Data excerpts:
►

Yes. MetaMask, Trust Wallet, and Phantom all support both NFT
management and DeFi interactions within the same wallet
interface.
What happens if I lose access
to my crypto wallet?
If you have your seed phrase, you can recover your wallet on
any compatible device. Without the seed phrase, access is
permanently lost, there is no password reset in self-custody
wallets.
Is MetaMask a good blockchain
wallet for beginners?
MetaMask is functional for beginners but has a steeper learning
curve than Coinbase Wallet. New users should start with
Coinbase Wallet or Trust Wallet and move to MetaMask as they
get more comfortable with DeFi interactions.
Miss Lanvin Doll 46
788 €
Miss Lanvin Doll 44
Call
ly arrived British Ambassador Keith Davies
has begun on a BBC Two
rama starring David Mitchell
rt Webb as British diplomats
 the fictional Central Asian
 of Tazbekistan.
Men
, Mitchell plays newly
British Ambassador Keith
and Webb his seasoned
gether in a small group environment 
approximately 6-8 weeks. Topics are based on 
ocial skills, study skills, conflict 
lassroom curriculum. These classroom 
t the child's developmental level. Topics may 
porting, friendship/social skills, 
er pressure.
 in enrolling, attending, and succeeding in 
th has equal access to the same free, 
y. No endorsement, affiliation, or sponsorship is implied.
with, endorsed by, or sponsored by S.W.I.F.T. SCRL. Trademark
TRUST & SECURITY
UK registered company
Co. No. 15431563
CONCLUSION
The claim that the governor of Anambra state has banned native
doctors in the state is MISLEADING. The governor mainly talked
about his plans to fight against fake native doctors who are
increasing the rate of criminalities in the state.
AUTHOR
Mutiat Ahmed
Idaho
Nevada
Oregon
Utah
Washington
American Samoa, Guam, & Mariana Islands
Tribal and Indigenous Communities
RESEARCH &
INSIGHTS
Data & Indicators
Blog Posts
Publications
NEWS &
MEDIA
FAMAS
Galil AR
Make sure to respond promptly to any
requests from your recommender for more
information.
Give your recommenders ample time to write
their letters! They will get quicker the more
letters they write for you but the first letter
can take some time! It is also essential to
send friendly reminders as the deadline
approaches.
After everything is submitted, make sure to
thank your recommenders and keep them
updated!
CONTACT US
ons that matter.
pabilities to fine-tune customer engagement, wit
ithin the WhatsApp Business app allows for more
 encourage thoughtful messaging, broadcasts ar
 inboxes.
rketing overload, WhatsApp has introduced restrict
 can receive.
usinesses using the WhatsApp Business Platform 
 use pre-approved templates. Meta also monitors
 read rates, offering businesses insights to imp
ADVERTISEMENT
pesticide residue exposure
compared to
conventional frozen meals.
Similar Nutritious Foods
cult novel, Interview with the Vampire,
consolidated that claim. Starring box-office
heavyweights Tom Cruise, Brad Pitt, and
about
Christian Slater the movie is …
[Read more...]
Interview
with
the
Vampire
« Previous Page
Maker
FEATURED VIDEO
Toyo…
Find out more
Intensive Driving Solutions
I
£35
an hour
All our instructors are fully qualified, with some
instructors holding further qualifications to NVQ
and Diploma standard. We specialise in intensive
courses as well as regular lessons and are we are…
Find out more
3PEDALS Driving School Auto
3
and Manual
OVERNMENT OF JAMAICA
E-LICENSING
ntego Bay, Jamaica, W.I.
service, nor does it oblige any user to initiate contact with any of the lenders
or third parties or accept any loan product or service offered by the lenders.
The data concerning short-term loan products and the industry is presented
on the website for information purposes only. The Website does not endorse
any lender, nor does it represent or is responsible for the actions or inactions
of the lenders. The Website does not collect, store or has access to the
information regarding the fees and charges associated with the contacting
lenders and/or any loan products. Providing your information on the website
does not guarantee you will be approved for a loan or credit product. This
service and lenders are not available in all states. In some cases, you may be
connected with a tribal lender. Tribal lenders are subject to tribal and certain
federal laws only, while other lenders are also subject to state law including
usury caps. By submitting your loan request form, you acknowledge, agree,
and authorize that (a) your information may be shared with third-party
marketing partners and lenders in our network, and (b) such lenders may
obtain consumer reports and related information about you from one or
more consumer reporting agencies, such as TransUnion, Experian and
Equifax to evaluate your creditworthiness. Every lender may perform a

◄

WHAT IS BEING ASKED: Your reply should hold every line from the data that contains "Keith", copied in full.

YOUR SOLUTION:
ly arrived British Ambassador Keith Davies
British Ambassador Keith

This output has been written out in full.